In 2006, an analysis of the reliability of the MRCP UK clinical examination that existed at that time, the Practical Assessment of Clinical Examination Skills (PACEs) exam, found that 12% of the variability in this examination was due to the hawk-dove effect19. Examiners were more variable than stations.
In 2008 Harasym et al.20 found an even greater effect due to the hawk-dove phenomenon in an OSCE evaluating communication skills. Forty four percent of the variability in scores was due to differences in examiner stringency/leniency; over four times the variance due to student ability (10.3%).
As mentioned above, many types of rater-bias are known to be at play when human judgement comprises part of any assessment process (halo effect, the mood of the rater, familiarity with candidates, personality factors etc8,9,10,11). Yeates and colleagues in 2013 proposed three themes to explain how examiner-variability arises21. They termed these: differential salience (what was important to one examiner differed to another); criterion uncertainty (assessors’ conceptions of what equated to competence differed and were uncertain); information integration (assessors tend to judge in their own unique descriptive language forming global impressions rather than discrete numeric scores).
Govaerts suggests that some examiner-variability may simply arise from individual examiners’ peculiarities in approach and idiosyncratic judgements made as a result, of the interaction between social and cognitive factors12.
Earlier reports had suggested that employing objective checklists would help overcome examiner-variability by regulating subjectivity2. More recently however, several lines of evidence suggest that global judgements produce more reliable results than highly structured tools4, 14. Furthermore, measurement instruments have been shown to account for less than 8% of the variance in performance ratings 22.
Other proposals to improve reliability have involved increasing the number of items used per station.

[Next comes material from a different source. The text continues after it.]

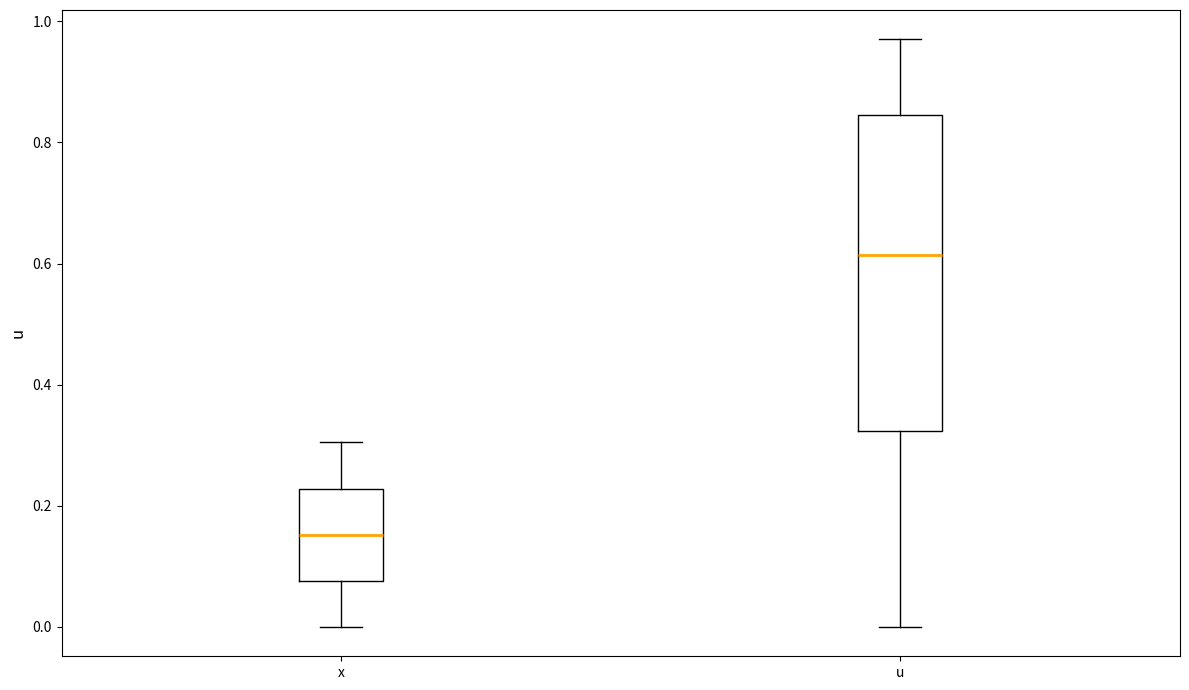

Comparing the boxes themselves (not the whiskers), which one is the tallest?

u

However, Wilkinson et al analysed examiners marks over a four-year period in New Zealand and found that while items-per-station increased over the four years, there was no correlation between items-per-station and the station inter-rater reliability4.
The impact of examiner training has also been looked at in many studies23. Cooke et al.24 found no significant effect and while Holmboe et al.25 showed that training produced an increase in examiner stringency, this increase was inconsistent.
In a recent literature review on rater cognition in competency based education Gauthier et al.15 summarised the situation stating: "attempts to address this variability problem by improving rating forms and systems, or by training raters, have not produced meaningful improvements”.